** INPUT follows **
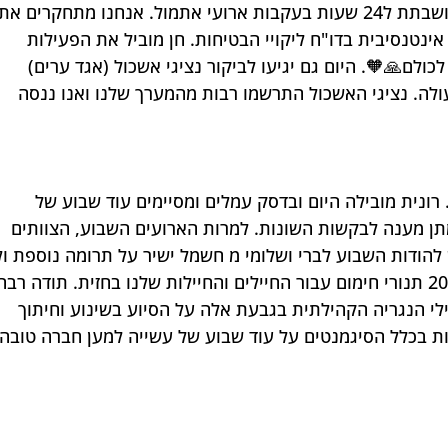
ביום ד', יום שקט במרלו"ג,  הפעילות מושבתת ל24 שעות בעקבות ארועי אתמול. אנחנו מתחקרים את
נטנסיבית בדו"ח ליקויי הבטיחות. חן מוביל את הפעילות 
ולם🙏🧡. היום גם יגיעו לביקור נציגי אשכול (אגד ערים) 
ולה. נציגי האשכול התרשמו רבות מהמערך שלנו ואנו ננסה 
. רונית מובילה היום ובדסק עמלים ומסיימים עוד שבוע של 
מתן מענה לבקשות השונות. למרות הארועים השבוע, הצוותים 
ודות השבוע לברי ושלומי מ חשמל ישיר על תרומה נוספת ול
ליצי מרמלשטיין על תרומתה ברכש של 20 תנורי חימום עבור החיילים והחיילות שלנו בחזית. תודה רבה
לי הנגריה הקהילתית בגבעת אלה על הסיוע בשינוע וחיתוך 
ת בכלל הסיגמנטים על עוד שבוע של עשייה למען חברה טובה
** End of INPUT **
> WHAT IS EXPECTED: Give the number of lines above that contain the word "שלנו", with no other text.

> SOLVED EXERCISE: 2